++++ Text passage ++++
Philp K. Dick wrote "We Can Remember It For You Wholesale" in 1966. The short story served as the basis for both Wiseman's 2012 film and Paul Verhoeven's 1990 adaptation, also called "Total Recall". Dick's tale had an interesting structure. It told the tale of Douglas Quail ("Quail" means "to cower in fear" or "chicken-like bird"), a cowardly guy grappling with various existential foibles; he wants to "be someone", to "achieve something", but is much too meek to leave his tiny, white collar cocoon. In this regard Dick has Quail hook up with a company called Rekal. Rekal is in the business of implanting "designer memories" such that the recipient of these implants "really believes" that they've had experiences corresponding to these memories. Naturally Quail decides to be implanted with a "memory package" in which he's a suave and daring secret agent who has had various adventures on the planet Mars.
This is where things get interesting. When Quail is about to have his "designer memories" implanted, Rekal abruptly ceases the procedure. They've discovered that surprise surprise Quail REALLY is a secret agent who has REALLY been to Mars. At this point, Dick's tale, Verhoeven's and Wiseman's are all more or less the same. We're asked to choose between one of two things: either Quail really is a secret agent or Quail is merely experiencing the roller coaster highs of his newly implanted memories. Both films then have fun playing with various questions of phenomenology and ontology, watching as ground zero reality and augmented virtual realities bleed back and forth into and out of one another.
++++
*Work instructions*:
[1] Translate this sentence from the Total Recall commentary into Spanish: "Dick's tale had an interesting structure."
[2] Carry on the Total Recall commentary from the point where it stops.
++++ Record set ++++
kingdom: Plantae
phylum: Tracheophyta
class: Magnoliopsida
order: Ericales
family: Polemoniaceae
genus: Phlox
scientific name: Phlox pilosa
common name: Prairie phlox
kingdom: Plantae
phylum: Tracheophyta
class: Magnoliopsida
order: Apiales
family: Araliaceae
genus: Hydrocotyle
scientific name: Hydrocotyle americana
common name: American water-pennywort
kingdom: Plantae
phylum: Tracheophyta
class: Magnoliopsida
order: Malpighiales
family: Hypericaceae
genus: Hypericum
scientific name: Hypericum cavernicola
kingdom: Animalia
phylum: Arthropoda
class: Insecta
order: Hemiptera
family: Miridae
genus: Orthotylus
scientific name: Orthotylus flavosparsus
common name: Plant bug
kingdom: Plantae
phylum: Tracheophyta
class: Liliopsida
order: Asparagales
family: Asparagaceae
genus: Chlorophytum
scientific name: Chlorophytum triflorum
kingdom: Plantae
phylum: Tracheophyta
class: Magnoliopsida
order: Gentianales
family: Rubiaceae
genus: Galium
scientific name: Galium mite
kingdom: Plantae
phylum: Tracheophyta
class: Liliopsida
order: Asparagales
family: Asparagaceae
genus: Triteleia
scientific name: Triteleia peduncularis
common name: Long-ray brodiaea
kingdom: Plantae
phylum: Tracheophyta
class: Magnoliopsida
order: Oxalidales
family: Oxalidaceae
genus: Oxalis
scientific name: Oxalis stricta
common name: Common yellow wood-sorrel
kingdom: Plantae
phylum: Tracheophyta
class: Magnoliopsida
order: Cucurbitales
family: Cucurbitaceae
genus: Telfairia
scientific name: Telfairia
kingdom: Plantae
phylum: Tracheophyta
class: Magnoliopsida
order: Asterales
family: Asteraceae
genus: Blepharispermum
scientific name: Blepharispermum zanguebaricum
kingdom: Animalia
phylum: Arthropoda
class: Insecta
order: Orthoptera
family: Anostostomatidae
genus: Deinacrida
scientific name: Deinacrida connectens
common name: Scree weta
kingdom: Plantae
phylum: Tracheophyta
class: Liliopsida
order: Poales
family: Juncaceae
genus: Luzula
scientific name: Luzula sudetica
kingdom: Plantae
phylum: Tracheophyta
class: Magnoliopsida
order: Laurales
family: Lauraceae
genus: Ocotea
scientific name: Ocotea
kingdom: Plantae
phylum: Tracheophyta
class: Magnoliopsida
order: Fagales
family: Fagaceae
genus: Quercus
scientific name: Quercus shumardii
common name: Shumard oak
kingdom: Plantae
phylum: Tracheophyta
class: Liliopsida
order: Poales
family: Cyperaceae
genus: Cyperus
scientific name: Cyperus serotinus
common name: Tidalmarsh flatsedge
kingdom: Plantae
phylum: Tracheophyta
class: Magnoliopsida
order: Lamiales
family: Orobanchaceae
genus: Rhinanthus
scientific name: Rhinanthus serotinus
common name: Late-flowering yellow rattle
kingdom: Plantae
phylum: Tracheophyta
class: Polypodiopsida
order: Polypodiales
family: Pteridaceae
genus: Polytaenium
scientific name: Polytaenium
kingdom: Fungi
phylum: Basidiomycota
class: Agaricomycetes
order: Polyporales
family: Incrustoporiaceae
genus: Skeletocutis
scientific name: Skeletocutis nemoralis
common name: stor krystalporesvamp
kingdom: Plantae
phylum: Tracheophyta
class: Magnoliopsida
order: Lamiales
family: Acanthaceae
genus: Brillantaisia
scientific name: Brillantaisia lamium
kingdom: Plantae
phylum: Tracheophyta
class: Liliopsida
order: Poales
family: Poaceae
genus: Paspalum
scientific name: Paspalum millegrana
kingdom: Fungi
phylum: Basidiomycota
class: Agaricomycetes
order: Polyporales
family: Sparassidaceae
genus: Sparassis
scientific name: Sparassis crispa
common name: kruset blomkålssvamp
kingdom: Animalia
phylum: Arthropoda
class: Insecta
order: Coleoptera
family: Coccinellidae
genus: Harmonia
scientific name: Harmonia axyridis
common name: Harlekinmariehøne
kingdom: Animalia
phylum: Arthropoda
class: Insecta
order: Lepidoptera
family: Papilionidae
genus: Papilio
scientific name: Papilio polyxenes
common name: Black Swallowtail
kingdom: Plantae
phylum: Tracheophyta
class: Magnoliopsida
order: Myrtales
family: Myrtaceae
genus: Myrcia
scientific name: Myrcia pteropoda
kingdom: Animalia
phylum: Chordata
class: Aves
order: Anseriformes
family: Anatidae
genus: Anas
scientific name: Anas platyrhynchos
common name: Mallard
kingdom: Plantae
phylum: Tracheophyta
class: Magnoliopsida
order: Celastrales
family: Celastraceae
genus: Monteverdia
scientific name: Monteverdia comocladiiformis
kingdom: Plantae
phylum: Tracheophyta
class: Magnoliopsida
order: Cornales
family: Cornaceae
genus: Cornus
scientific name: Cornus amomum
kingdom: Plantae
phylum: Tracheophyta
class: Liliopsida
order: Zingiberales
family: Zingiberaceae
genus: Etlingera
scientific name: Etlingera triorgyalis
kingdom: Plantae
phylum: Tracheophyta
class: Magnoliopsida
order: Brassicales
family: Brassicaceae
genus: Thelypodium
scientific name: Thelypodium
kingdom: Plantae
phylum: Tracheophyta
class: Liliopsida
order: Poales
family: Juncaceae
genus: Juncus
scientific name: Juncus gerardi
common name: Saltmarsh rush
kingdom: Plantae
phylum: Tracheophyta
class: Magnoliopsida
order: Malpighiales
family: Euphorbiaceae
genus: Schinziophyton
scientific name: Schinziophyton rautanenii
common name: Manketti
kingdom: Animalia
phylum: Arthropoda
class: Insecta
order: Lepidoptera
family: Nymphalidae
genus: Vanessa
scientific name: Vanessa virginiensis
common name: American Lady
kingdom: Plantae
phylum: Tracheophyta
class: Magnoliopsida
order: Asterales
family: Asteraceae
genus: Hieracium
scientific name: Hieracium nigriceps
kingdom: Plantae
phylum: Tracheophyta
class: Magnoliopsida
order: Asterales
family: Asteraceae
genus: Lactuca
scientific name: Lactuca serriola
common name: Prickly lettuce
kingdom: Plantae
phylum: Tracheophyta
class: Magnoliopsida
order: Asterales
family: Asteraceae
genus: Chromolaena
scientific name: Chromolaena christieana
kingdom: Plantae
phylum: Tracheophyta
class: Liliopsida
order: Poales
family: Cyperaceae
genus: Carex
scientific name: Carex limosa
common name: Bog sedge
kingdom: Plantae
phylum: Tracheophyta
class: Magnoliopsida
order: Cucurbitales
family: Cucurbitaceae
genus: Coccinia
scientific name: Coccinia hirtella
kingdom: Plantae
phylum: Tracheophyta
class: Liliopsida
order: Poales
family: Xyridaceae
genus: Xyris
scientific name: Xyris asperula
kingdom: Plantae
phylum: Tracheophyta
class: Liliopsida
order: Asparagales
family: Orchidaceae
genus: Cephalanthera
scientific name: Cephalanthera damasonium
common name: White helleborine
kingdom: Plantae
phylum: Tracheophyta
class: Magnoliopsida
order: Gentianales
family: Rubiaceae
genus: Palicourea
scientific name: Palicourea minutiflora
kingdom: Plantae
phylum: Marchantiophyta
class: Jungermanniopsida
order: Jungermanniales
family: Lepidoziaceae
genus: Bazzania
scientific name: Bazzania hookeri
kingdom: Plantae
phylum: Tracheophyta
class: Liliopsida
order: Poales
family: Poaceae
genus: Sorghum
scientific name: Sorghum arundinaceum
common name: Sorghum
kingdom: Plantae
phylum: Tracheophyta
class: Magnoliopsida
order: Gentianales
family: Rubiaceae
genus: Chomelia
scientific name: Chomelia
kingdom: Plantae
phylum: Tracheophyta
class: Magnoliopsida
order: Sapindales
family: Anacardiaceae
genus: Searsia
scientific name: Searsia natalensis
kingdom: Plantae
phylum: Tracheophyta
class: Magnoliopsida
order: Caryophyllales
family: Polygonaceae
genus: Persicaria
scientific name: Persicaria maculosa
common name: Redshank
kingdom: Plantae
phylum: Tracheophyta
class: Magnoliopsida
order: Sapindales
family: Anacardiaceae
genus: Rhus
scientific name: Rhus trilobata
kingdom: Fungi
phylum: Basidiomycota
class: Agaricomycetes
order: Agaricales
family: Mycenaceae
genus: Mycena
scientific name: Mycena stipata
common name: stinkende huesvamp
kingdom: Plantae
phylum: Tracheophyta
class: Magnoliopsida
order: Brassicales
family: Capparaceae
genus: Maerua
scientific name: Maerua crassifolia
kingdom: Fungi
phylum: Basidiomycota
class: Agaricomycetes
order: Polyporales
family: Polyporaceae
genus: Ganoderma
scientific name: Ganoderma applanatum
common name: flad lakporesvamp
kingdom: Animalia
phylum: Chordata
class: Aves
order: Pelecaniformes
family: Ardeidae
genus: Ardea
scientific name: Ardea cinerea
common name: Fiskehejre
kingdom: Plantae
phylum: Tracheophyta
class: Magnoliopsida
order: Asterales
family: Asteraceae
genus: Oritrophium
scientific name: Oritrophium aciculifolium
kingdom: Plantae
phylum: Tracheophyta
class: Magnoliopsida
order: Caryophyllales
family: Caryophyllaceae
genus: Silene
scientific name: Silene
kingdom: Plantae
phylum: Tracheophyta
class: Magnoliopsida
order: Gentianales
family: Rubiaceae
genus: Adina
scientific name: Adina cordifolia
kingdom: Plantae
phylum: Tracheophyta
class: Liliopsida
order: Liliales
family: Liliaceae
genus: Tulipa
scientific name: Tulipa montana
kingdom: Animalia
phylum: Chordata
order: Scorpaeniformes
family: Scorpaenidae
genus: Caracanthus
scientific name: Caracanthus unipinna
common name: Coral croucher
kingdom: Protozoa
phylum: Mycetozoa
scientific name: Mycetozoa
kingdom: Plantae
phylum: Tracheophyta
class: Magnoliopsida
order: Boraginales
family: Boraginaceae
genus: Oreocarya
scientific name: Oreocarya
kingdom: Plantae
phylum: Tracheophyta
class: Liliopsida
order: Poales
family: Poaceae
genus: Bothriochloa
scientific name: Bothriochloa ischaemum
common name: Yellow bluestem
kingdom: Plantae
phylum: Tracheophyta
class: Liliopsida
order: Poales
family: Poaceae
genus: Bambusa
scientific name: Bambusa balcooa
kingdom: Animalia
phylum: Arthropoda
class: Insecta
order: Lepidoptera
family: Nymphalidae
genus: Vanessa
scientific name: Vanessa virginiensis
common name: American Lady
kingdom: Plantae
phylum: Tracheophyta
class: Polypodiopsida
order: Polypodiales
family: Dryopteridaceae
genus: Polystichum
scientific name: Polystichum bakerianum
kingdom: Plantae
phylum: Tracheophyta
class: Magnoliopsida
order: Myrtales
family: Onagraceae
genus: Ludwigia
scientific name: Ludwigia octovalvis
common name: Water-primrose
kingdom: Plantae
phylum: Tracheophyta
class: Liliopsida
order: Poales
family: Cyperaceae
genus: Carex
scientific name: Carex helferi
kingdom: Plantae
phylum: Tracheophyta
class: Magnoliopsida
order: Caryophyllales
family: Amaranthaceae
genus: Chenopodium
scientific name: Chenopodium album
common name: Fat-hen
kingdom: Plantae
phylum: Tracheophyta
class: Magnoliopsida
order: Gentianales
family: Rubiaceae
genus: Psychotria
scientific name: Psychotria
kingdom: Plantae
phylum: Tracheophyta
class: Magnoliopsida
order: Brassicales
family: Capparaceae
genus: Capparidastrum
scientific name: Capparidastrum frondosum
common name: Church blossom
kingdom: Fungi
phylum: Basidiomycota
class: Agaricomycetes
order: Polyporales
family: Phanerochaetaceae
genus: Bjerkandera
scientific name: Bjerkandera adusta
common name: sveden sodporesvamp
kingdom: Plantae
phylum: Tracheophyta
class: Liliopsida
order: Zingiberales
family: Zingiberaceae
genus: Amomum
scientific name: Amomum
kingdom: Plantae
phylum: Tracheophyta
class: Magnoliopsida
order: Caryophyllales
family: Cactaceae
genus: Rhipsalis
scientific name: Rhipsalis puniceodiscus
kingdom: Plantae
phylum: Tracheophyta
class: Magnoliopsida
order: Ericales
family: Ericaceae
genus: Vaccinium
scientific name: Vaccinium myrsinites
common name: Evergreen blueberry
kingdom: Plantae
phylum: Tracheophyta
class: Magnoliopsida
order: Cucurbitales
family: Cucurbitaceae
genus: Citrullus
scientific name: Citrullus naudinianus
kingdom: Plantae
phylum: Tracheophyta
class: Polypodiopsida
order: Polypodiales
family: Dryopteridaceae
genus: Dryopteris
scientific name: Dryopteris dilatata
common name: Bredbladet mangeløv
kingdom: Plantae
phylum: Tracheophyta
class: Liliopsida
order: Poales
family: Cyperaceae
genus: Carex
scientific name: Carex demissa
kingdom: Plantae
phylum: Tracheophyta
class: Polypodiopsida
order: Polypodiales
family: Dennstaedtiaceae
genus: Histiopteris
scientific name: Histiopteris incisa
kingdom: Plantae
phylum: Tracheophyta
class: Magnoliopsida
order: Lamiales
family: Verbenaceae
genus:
++++
*Answers to each task*:
[1] El relato de Dick tenía una estructura interesante.

[2]
In Dick's story, though, things get increasingly more complex. For Quail to accept his secret agent fantasy, this fantasy must first be disavowed by Rekal. Hence Rekal's self-reflexive layer, in which its designer memories include a constituent in which the memory itself is shown to have never been administered. What Dick's story then does is keep adding incredulous layers of fantasy, followed by incredulous layers of disavowal. So you have Quail "beliving he's a secret agent", but only because "Rekal believes it first". As the story progresses, more and more egotistical fantasies are piled upon poor Quail, each followed by equally fantastical supportive rationalisations. Eventually things get so ridiculous that Quail discovers that the reason police officers don't attack him even though he is an illegally active secret agent is because he is protected by aliens. Quail then learns that an alien species essentially thinks he is the most AWESOME, most AMAZING person in the universe, and are holding off destroying Earth precisely because Quail lives there. This big fantasy within a fantasy within a fantasy thus serves to bolster poor Quail's fragile ego (he's literally the MOST IMPORTANT PERSON IN THE WORLD!), whilst also setting up a series of rationalisations for why Quail "appears to be just an ordinary bum" whom "nobody suspects is a secret agent". Quail thus not only gets to be the GREATEST, but a rationalisation for why he doesn't appear to be so. It's never enough for Quail to actively ignore the actual state of things for his fantasy to work, rather, there always must be present an external Master believing for him; he defers to "it" for belief. This highlights an important difference between knowledge and (the reflectivity of) belief; we can believe through the Other, but cannot know through the Other.
Dick's novels have always ignored hard science predictions in favour of metaphysical speculation. His anticipations of techno capitalism's affects and effects have also made him particularly popular with postmodern theorists. Jean Baudrillard, for example, writes that Dick "immerses the reader directly in a hyper-real environment that is without origin, past, or future". To guys like Fredric Jameson, Dick's texts "reflect a blockage of historical time", a perpetual now that exists as a kind of "flux of all coordinates, be they mental, spatio-temporal or semiotic", which of course results in various psychological upheavals. In the case of "Wholesale", Quail's literal, technocratic world does not permit him to access his unconscious. Rekal thus functions as a kind of desire surrogate. But the closer Quail gets to desire, the quicker he is forced toward schizophrenia, paranoia and annihilation. This is Lacan 101; wish fulfilment is not so simple, and psychotic breakdowns oft result from directly realising the traumatic real of desire. What the existence of Rekal suggests is that we need the excuse of fiction to "comfortably" stage what we "really are", virtual technologies permitting the individual to enact an identity which is free from social constraints. In this regard, Quail's not "really" meek, but rather masquerades as a chicken due to socio-symbolic restraints. The problem is, Rekal isn't your typical medium. It's not like a simple cinema screen or DVD player. It's an Id machine, it trades in FACT not fantasy, and exists to directly collapse the boundaries between fiction and reality, and to realise for its subjects their desires. Poor Quail cannot cope with such a direct confrontation.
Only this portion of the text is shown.